To pass on the economies of multi-fold scale in MFs to end consumers, SEBI has lowered the Total Expense Ratio (TER) that a fund house can charge investors on Equity MFs, effectively making such investments cheaper at the retail level. TER reduction in MFs will vary by fund size, with larger funds now facing larger cuts in TER than smaller ones.

  • Changes in MF commission model for distributors

In an effort to provide investors with better transparency in MF costs, SEBI has mandated that all MF expenses and commissions must be paid from the MF scheme only. The MF industry is now required to adopt the full trail commission model for all schemes and upfront commissions can longer be paid by fund houses to MF distributors.

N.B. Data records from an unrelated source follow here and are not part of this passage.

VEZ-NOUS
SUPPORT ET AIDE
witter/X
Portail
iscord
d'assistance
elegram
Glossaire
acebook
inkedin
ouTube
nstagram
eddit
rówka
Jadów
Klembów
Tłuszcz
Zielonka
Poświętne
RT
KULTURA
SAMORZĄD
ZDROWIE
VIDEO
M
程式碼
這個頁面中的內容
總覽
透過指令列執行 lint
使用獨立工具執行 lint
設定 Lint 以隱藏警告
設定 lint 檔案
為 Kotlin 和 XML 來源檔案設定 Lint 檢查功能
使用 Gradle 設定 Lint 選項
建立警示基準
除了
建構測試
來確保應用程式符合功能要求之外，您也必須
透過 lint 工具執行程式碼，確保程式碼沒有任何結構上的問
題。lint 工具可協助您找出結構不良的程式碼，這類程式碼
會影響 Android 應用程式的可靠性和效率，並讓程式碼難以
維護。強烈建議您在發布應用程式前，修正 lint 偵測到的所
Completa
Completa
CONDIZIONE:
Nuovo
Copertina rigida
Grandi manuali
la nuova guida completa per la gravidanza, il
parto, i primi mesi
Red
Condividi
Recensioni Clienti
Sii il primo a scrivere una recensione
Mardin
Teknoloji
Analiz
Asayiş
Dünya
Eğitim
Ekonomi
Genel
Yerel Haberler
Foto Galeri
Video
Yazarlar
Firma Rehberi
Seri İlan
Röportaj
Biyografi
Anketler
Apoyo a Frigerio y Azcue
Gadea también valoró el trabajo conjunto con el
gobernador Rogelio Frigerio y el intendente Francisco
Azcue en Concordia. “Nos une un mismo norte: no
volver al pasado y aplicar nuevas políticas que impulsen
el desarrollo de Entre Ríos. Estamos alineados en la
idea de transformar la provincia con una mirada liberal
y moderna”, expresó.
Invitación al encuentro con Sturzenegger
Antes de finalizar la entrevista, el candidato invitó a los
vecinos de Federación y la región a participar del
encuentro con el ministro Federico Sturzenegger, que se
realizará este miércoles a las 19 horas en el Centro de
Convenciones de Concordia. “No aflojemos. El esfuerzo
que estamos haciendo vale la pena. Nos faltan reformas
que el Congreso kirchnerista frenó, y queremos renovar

Implications: While lower MF fees and new commission mandates might initially hurt distributor margins, the pain will likely be short-lived. Greater transparency for investors combined with lower fees on MF investments will improve demand and increase market size for MF products, thereby contributing directly to top line growth for MF agents. Higher levels of investor participation in the MF industry will ultimately benefit all members of the market ecosystem including investors, financial advisors and mutual fund houses.

  • Panic for Debt MF investors?

The recent weeks have been a stress test for India’s financial system with the future of defaulting behemoth IL&FS on the line. Last week, the Government of India seized the reins of managing the group’s mammoth debt burden, prompting investors to reflect on the implications of “India’s Lehman moment”.

Tremors originating at the epicentre of this crisis have been felt in broader bond markets, as concerns emanate about the strength of NBFC (non-banking financial company) & HFC (housing finance company) balance sheets across the industry. Falling NAVs of associated Debt MFs have drawn warranted scrutiny upon the MF industry with one seemingly alarming statistic: MFs own about 60% of overall NBFC commercial paper issuance. In the face of a weakening rupee coupled with rising bond yields, do MF investors have reason to panic?

The answer is not straightforward. Market experts have attempted to calm investor nerves by asserting that this is more a crisis of confidence, not liquidity, and further adding that the RBI would do the needful to safeguard liquidity in the system. It is noteworthy however that fixed income fund exposure to HFCs (about 12 percent) and NBFCs (about 6 percent) is not, by any means, insignificant. Therefore, at present, it is crucial for those invested in affected debt funds to closely monitor the crisis resolution.

It is now most important for regulators & corporates to collaboratively ensure that similar crises are avoided in the future, by reevaluation of credit rating methodologies, improved due diligence of corporate balance sheets and better diversification in MF portfolios.